DOCUMENT:
·····

Patrick C Mullen was born in Inishmore of the Aran Islands, County Galway to John Mullen and Mary Costello.

He grew up in a relatively large family (household size of 12 compared with the regional average of 5.09). He had nine siblings: John, Mary Cecelia (Cissie), Martin, Peter, Joseph, Winnie, Bartly, Michael and Thomas. Mullen attended Kilronan national school on Inishmor until he was fifteen, and worked for his father on the family farm before labouring on the ice boats in Killarney Harbour for two years.

Due to the Great Famine of 1845, depletion of farmland, industrial underdevelopment and the collapse of the linen industry along with numerous other factors: the inheritance system among landowners in Ireland (particularly in the West of Ireland) changed from the partible inheritance system to the impartible inheritance system. Land was no longer divided among heirs but instead was appointed to the eldest male. As Patrick was the second eldest male (preceded by John, three years his senior) his options included: remaining in Inishmore with little chance of land ownership, moving to Dublin or another large city in search of employment, or emigrating. Mullen emigrated in 1905 at the age of 21.

== Family life ==
In Boston he met Bridget McDonough (1892–1948) also a Galway native, and married her on 12 October 1913 in Boston, Suffolk, Massachusetts, she was a widow. Bridget was the fourth child of Martin McDonagh and Barbara O'Toole. Bridget was previously married and had four children: Mary Kate, Anna, Denis and Francis Michael with her husband Patrick Crowe also from Galway. The pair lived in Eyre Street in Galway where they had their first child Mary Kate and lived with and a boarder who was a widowed army pensioner. They emigrated to Boston in 1904. Patrick Crowe died suddenly on 29 April 1913, and was buried in St. Joseph Cemetery.

They lived in Boston Ward 9 where they kept a boarding house, run by Bridget. They had four children together, Barbara, John, Joseph and Winifred, yet only three of their children survived past infancy, with John living only a week after his birth. The couple lived with their remaining children in Boston and then in Manhattan, until Pat's two brothers Thomas and Bartly fell ill in 1921, compelling him to return to the family home. The brothers died the same year. His daughter Barbara however joined him in Ireland (around 15 years later).

·····

INSTRUCTIONS:
1 - Can you summarize the Patrick C Mullen biography in three sentences?
2 - Could you extract the portion of the Patrick C Mullen biography starting with "They lived in" and going on through "15 years later)."?

DATA ENTRIES:
·····

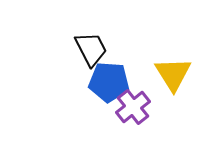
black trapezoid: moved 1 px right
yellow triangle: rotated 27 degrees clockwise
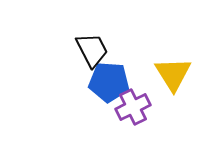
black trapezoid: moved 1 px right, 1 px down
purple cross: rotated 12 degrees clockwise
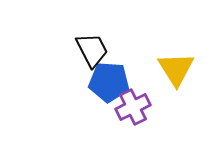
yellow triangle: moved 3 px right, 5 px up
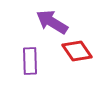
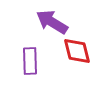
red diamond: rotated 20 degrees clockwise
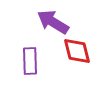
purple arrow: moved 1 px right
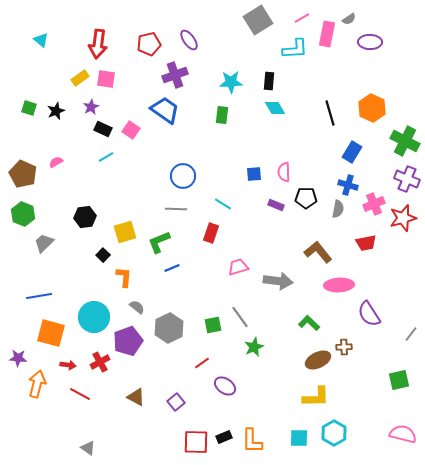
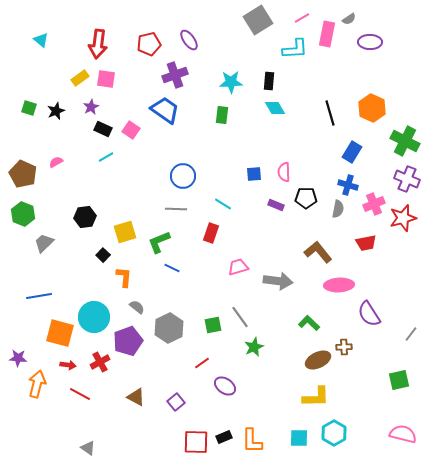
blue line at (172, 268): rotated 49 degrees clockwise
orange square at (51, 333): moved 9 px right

·····

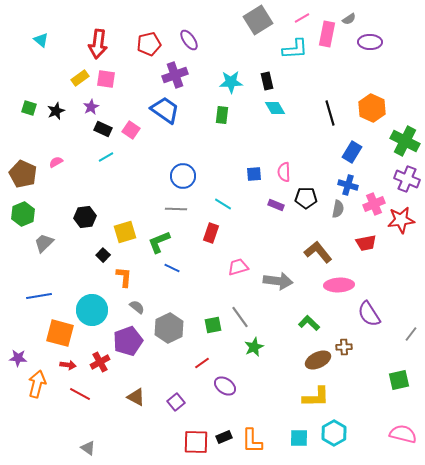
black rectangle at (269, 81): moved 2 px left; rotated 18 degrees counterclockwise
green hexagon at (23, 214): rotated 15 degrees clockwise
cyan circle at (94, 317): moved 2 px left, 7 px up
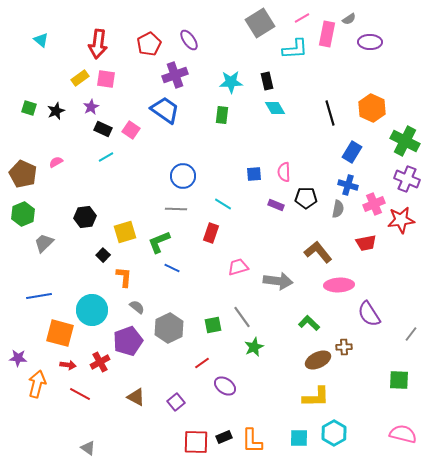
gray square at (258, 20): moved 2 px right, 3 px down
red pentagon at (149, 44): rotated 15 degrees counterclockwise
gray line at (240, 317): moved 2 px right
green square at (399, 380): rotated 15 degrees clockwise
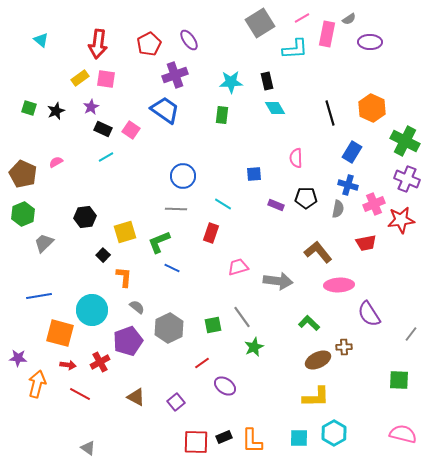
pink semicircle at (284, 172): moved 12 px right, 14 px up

·····

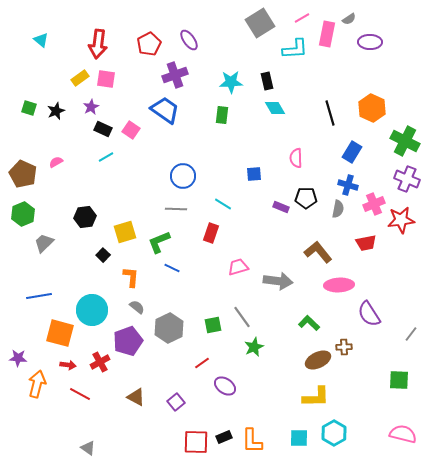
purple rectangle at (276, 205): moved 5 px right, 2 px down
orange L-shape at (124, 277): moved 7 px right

·····

ANSWERS FOR THE TASKS:
1 - Patrick C Mullen, born on Inishmore in the Aran Islands to John Mullen and Mary Costello, grew up with nine siblings and worked on the family farm and on ice boats. Because inheritance in Ireland had changed so that land went to the eldest male, and his brother John was older, he emigrated in 1905 at the age of 21. In Boston he married the widow Bridget McDonough in 1913 and had four children with her, three of whom survived infancy, then returned to the family home in 1921 when his brothers Thomas and Bartly fell ill.

2 -
They lived in Boston Ward 9 where they kept a boarding house, run by Bridget. They had four children together, Barbara, John, Joseph and Winifred, yet only three of their children survived past infancy, with John living only a week after his birth. The couple lived with their remaining children in Boston and then in Manhattan, until Pat's two brothers Thomas and Bartly fell ill in 1921, compelling him to return to the family home. The brothers died the same year. His daughter Barbara however joined him in Ireland (around 15 years later).